Tráfico, som alto e “rolezinhos”: Conseg denuncia funcionamento irregular de estabelecimento no Jardim Iguatemy

Tráfico, som alto e “rolezinhos”:  Conseg denuncia funcionamento irregular de estabelecimento no Jardim Iguatemy

O Conselho Comunitário de Segurança de Bariri (Conseg), enviou ofício às autoridades de segurança do município (Polícias Civil e Militar), bem como à Prefeitura Municipal, após receber inúmeras denúncias de moradores do entorno da Avenida Professor Carlos Ferreira de Moraes, esquina com a Rua Antônio Neif Júnior, no Jardim Iguatemy, região dos altos da cidade. A população reclama da movimentação de um estabelecimento comercial situado no trecho, que estaria relacionado ao comércio criminoso de entorpecentes, entre outros problemas.

“O estabelecimento tem sido reiteradamente apontado pela vizinhança como ponto de tráfico de drogas, funcionando como fachada para tal atividade ilícita, o que gera grave insegurança à população local e demanda investigação e ação imediata por parte das forças de segurança pública. Especialmente nos finais de semana, o local é responsável por intensa e sistemática perturbação do sossego público. O estabelecimento mantém som mecânico em volume excessivo, em flagrante desrespeito aos limites de ruído estabelecidos pela legislação municipal e pelas normas da ABNT, sendo perfeitamente audível a grande distância e no interior das residências vizinhas”, diz o ofício assinado pelo presidente Jota Cardoso.

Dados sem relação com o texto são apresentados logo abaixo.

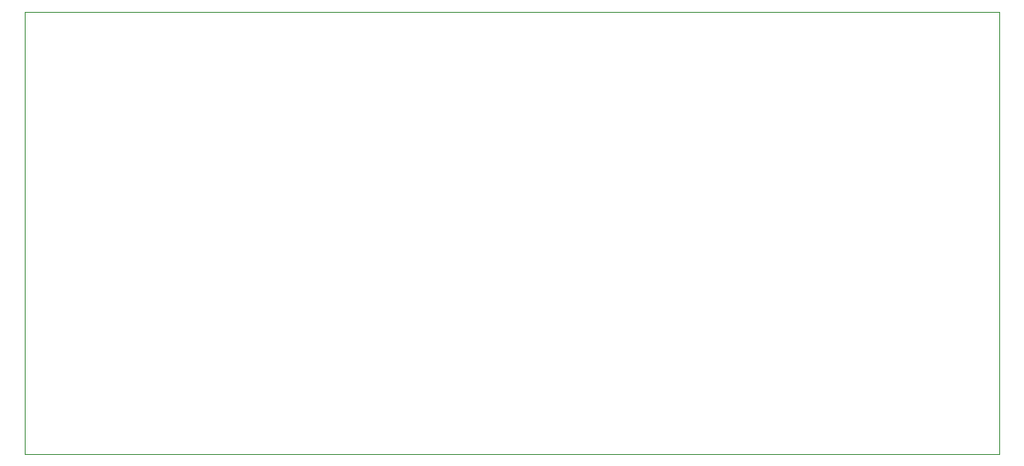
<source format=gbr>
%TF.GenerationSoftware,KiCad,Pcbnew,7.0.8*%
%TF.CreationDate,2026-01-30T12:59:00+01:00*%
%TF.ProjectId,colorswitch,636f6c6f-7273-4776-9974-63682e6b6963,rev?*%
%TF.SameCoordinates,Original*%
%TF.FileFunction,Profile,NP*%
%FSLAX46Y46*%
G04 Gerber Fmt 4.6, Leading zero omitted, Abs format (unit mm)*
G04 Created by KiCad (PCBNEW 7.0.8) date 2026-01-30 12:59:00*
%MOMM*%
%LPD*%
G01*
G04 APERTURE LIST*
%TA.AperFunction,Profile*%
%ADD10C,0.100000*%
%TD*%
G04 APERTURE END LIST*
D10*
X96962000Y-74830000D02*
X193675000Y-74830000D01*
X193675000Y-118830000D01*
X96962000Y-118830000D01*
X96962000Y-74830000D01*
M02*

</source>
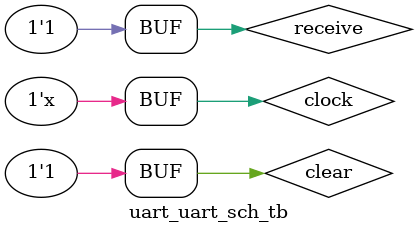
<source format=v>
`timescale 1ns / 1ps

/**
 * CS 3700 Final Project: UART
 * UART Circuit Test Module
 * 
 * Travis Elnicky & Michael Scutt
 *
 */

module uart_uart_sch_tb();

   reg clock, clear, receive;
	wire [7:0] data;
	wire transmit;

   uart UUT (.clock(clock), .clear(clear), .data(data), 
		.receive(receive), .transmit(transmit));

	initial begin

		$display("testing initialized");

		// initialze inputs
		clock = 0;
		clear = 0;
		receive = 1;

		#20; clear = 1;
		#100;

	// case 1
		receive = 0; // start bit

		#36; receive = 1;
		#36; receive = 0;
		#36; receive = 1;
		#36; receive = 0;
		#36; receive = 1;
		#36; receive = 0;
		#36; receive = 1;
		#36; receive = 0;

		#36; receive = 1; // stop bit

		#36; // wait for stop bit to finish
		#18; // handshake
		#36; // start bit
		#18; // catch middle of signal

		if(transmit != 1) $display("error: case 1 bit 1"); #36;
		if(transmit != 0) $display("error: case 1 bit 2"); #36;
		if(transmit != 1) $display("error: case 1 bit 3"); #36;
		if(transmit != 0) $display("error: case 1 bit 4"); #36;
		if(transmit != 1) $display("error: case 1 bit 5"); #36;
		if(transmit != 0) $display("error: case 1 bit 6"); #36;
		if(transmit != 1) $display("error: case 1 bit 7"); #36;
		if(transmit != 0) $display("error: case 1 bit 8"); #36;

		#18; // get out of middle of signal
		#36; //stop bit

	// case 2
		receive = 0;

		#36; receive = 0;
		#36; receive = 0;
		#36; receive = 0;
		#36; receive = 0;
		#36; receive = 0;
		#36; receive = 0;
		#36; receive = 0;
		#36; receive = 0;

		#36; receive = 1;

		#36; #18; #36; #18;
		
		if(transmit != 0) $display("error: case 2 bit 1"); #36;
		if(transmit != 0) $display("error: case 2 bit 2"); #36;
		if(transmit != 0) $display("error: case 2 bit 3"); #36;
		if(transmit != 0) $display("error: case 2 bit 4"); #36;
		if(transmit != 0) $display("error: case 2 bit 5"); #36;
		if(transmit != 0) $display("error: case 2 bit 6"); #36;
		if(transmit != 0) $display("error: case 2 bit 7"); #36;
		if(transmit != 0) $display("error: case 2 bit 8"); #36;

		#18; #36;

	// case 3
		receive = 0;

		#36; receive = 1;
		#36; receive = 1;
		#36; receive = 1;
		#36; receive = 1;
		#36; receive = 1;
		#36; receive = 1;
		#36; receive = 1;
		#36; receive = 1;

		#36; receive = 1;

		#36; #18; #36; #18;
		
		if(transmit != 1) $display("error: case 3 bit 1"); #36;
		if(transmit != 1) $display("error: case 3 bit 2"); #36;
		if(transmit != 1) $display("error: case 3 bit 3"); #36;
		if(transmit != 1) $display("error: case 3 bit 4"); #36;
		if(transmit != 1) $display("error: case 3 bit 5"); #36;
		if(transmit != 1) $display("error: case 3 bit 6"); #36;
		if(transmit != 1) $display("error: case 3 bit 7"); #36;
		if(transmit != 1) $display("error: case 3 bit 8"); #36;

		#18; #36;

	// case 4
		receive = 0;

		#36; receive = 0;
		#36; receive = 1;
		#36; receive = 1;
		#36; receive = 0;
		#36; receive = 0;
		#36; receive = 1;
		#36; receive = 1;
		#36; receive = 0;

		#36; receive = 1;

		#36; #18; #36; #18;
		
		if(transmit != 0) $display("error: case 4 bit 1"); #36;
		if(transmit != 1) $display("error: case 4 bit 2"); #36;
		if(transmit != 1) $display("error: case 4 bit 3"); #36;
		if(transmit != 0) $display("error: case 4 bit 4"); #36;
		if(transmit != 0) $display("error: case 4 bit 5"); #36;
		if(transmit != 1) $display("error: case 4 bit 6"); #36;
		if(transmit != 1) $display("error: case 4 bit 7"); #36;
		if(transmit != 0) $display("error: case 4 bit 8"); #36;

		#18; #36;
		
		receive = 0;

		#36; receive = 0;
		#36; receive = 0;
		#36; receive = 0;
		#36; receive = 0;
		#36; receive = 0;
		#36; receive = 0;
		#36; receive = 0;
		#36; receive = 0;

		#36; receive = 1;
		
		#36; receive = 0;

		#36; receive = 1;
		#36; receive = 1;
		#36; receive = 1;
		#36; receive = 1;
		#36; receive = 1;
		#36; receive = 1;
		#36; receive = 1;
		#36; receive = 1;

		#36; receive = 1;

		$display("testing complete");
	end

	always #1 clock = ~clock;

endmodule

</source>
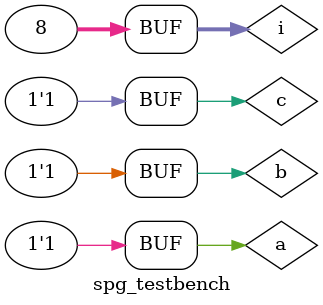
<source format=sv>
`timescale 1ns/10ps

module spg (
   output logic s,
   output logic p,
   output logic g,
   input  logic a,
   input  logic b,
   input  logic c
);

   parameter DELAY = 0.05;

   xor #DELAY sum (s, p, c);
   xor #DELAY pro (p, a, b);
   and #DELAY gen (g, a, b);
endmodule

module spg_testbench ();
   logic s, p, g;
   logic a, b, c;

   spg dut (.s, .p, .g, .a, .b, .c);

   integer i;
   initial begin
      for (i = 0; i < 8; i++) begin
         {a, b, c} = i; #10;
         assert({g, p} == a + b); assert(s == a ^ b ^ c);
      end
   end
endmodule

</source>
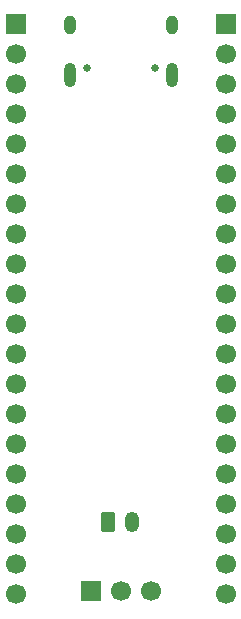
<source format=gbr>
%TF.GenerationSoftware,KiCad,Pcbnew,9.0.6*%
%TF.CreationDate,2026-01-01T23:14:18-05:00*%
%TF.ProjectId,rp2040 better,72703230-3430-4206-9265-747465722e6b,rev?*%
%TF.SameCoordinates,Original*%
%TF.FileFunction,Soldermask,Bot*%
%TF.FilePolarity,Negative*%
%FSLAX46Y46*%
G04 Gerber Fmt 4.6, Leading zero omitted, Abs format (unit mm)*
G04 Created by KiCad (PCBNEW 9.0.6) date 2026-01-01 23:14:18*
%MOMM*%
%LPD*%
G01*
G04 APERTURE LIST*
G04 Aperture macros list*
%AMRoundRect*
0 Rectangle with rounded corners*
0 $1 Rounding radius*
0 $2 $3 $4 $5 $6 $7 $8 $9 X,Y pos of 4 corners*
0 Add a 4 corners polygon primitive as box body*
4,1,4,$2,$3,$4,$5,$6,$7,$8,$9,$2,$3,0*
0 Add four circle primitives for the rounded corners*
1,1,$1+$1,$2,$3*
1,1,$1+$1,$4,$5*
1,1,$1+$1,$6,$7*
1,1,$1+$1,$8,$9*
0 Add four rect primitives between the rounded corners*
20,1,$1+$1,$2,$3,$4,$5,0*
20,1,$1+$1,$4,$5,$6,$7,0*
20,1,$1+$1,$6,$7,$8,$9,0*
20,1,$1+$1,$8,$9,$2,$3,0*%
G04 Aperture macros list end*
%ADD10O,1.000000X1.600000*%
%ADD11O,1.000000X2.100000*%
%ADD12C,0.650000*%
%ADD13C,1.700000*%
%ADD14R,1.700000X1.700000*%
%ADD15O,1.200000X1.750000*%
%ADD16RoundRect,0.250000X-0.350000X-0.625000X0.350000X-0.625000X0.350000X0.625000X-0.350000X0.625000X0*%
G04 APERTURE END LIST*
D10*
%TO.C,J1*%
X196430000Y-55450000D03*
D11*
X196430000Y-59630000D03*
D10*
X205070000Y-55450000D03*
D11*
X205070000Y-59630000D03*
D12*
X197860000Y-59100000D03*
X203640000Y-59100000D03*
%TD*%
D13*
%TO.C,J3*%
X191860000Y-103630000D03*
X191860000Y-101090000D03*
X191860000Y-98550000D03*
X191860000Y-96010000D03*
X191860000Y-93470000D03*
X191860000Y-90930000D03*
X191860000Y-88390000D03*
X191860000Y-85850000D03*
X191860000Y-83310000D03*
X191860000Y-80770000D03*
X191860000Y-78230000D03*
X191860000Y-75690000D03*
X191860000Y-73150000D03*
X191860000Y-70610000D03*
X191860000Y-68070000D03*
X191860000Y-65530000D03*
X191860000Y-62990000D03*
X191860000Y-60450000D03*
X191860000Y-57910000D03*
D14*
X191860000Y-55370000D03*
%TD*%
D13*
%TO.C,J4*%
X209640000Y-103630000D03*
X209640000Y-101090000D03*
X209640000Y-98550000D03*
X209640000Y-96010000D03*
X209640000Y-93470000D03*
X209640000Y-90930000D03*
X209640000Y-88390000D03*
X209640000Y-85850000D03*
X209640000Y-83310000D03*
X209640000Y-80770000D03*
X209640000Y-78230000D03*
X209640000Y-75690000D03*
X209640000Y-73150000D03*
X209640000Y-70610000D03*
X209640000Y-68070000D03*
X209640000Y-65530000D03*
X209640000Y-62990000D03*
X209640000Y-60450000D03*
X209640000Y-57910000D03*
D14*
X209640000Y-55370000D03*
%TD*%
D15*
%TO.C,J2*%
X201700000Y-97550000D03*
D16*
X199700000Y-97550000D03*
%TD*%
D13*
%TO.C,J5*%
X203290000Y-103390000D03*
X200750000Y-103390000D03*
D14*
X198210000Y-103390000D03*
%TD*%
M02*

</source>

Além disso, o Conselho alega que o lugar atrai grande concentração de grupos de jovens sob efeito de álcool e entorpecentes, os chamados “rolezinhos”. Esses jovens permanecem pelas calçadas adjacentes até a madrugada, produzindo barulho adicional por meio de conversas em alto volume, gritos e circulação de motocicletas com escapamentos irregulares.

“O conjunto dessas perturbações sonoras impede que os moradores durmam e descansem, causando danos à saúde física e mental da população, em total desacordo com a legislação municipal de horário de funcionamento de estabelecimentos comerciais e com as normas de sossego e tranquilidade pública”, completa.

Outra preocupação citada no ofício é a presença habitual de menores de idade e de mães acompanhadas de bebês em carrinhos, expondo crianças e recém-nascidos a um ambiente de consumo ostensivo de álcool e drogas, violência potencial, poluição sonora intensa e total ausência de segurança.

“Tal circunstância configura flagrante violação ao Estatuto da Criança e do Adolescente – ECA, que veda a permanência de menores em locais de venda de bebidas alcoólicas e ambientes nocivos ao seu desenvolvimento físico, moral e social, impondo ao Estado e à sociedade o dever de proteção integral”.

Segundo o Conseg, a região é habitada predominantemente por idosos e pessoas acamadas, ou seja, uma população vulnerável que, além de sofrer diretamente com os danos à saúde decorrentes da privação de sono e do estado permanente de tensão, encontra-se intimidada e com receio de formalizar denúncias, temendo represálias.

“Essa situação de desamparo é absolutamente inadmissível e revela um tratamento desigual que não seria tolerado em outras áreas da cidade. Os moradores sentem-se inseguros e desprotegidos em seus direitos mais básicos, ultrapassando qualquer limite de razoabilidade. A omissão perante tais fatos implica violação ao direito fundamental à segurança, ao sossego e à dignidade da vida comunitária, com especial gravidade diante da exposição de crianças e bebês a ambiente de manifesta insalubridade moral, física e sonora”, conclui.

Diante dos apontamentos, além de comunicar as polícias Civis e Militar de Bariri, o Conseg também pede a intervenção da Vigilância Sanitária e a Fiscalização Municipal para verificar o cumprimento dos horários legais de funcionamento e os limites de emissão sonora permitidos, além de solicitar a autuação do estabelecimento pelo descumprimento das normas de controle de ruído, nos termos da legislação municipal e da Lei Federal n.º 9.605/1998 (Lei de Crimes Ambientais), que tipifica a poluição sonora como infração.

Por fim, o Conselho ainda pede o acionamento do Conselho Tutelar para apurar a presença e exposição de menores de idade e bebês no local, nos termos do ECA, bem como o encaminhamento das denúncias ao Ministério Público, inclusive à Promotoria da Infância e Juventude, caso a situação persista.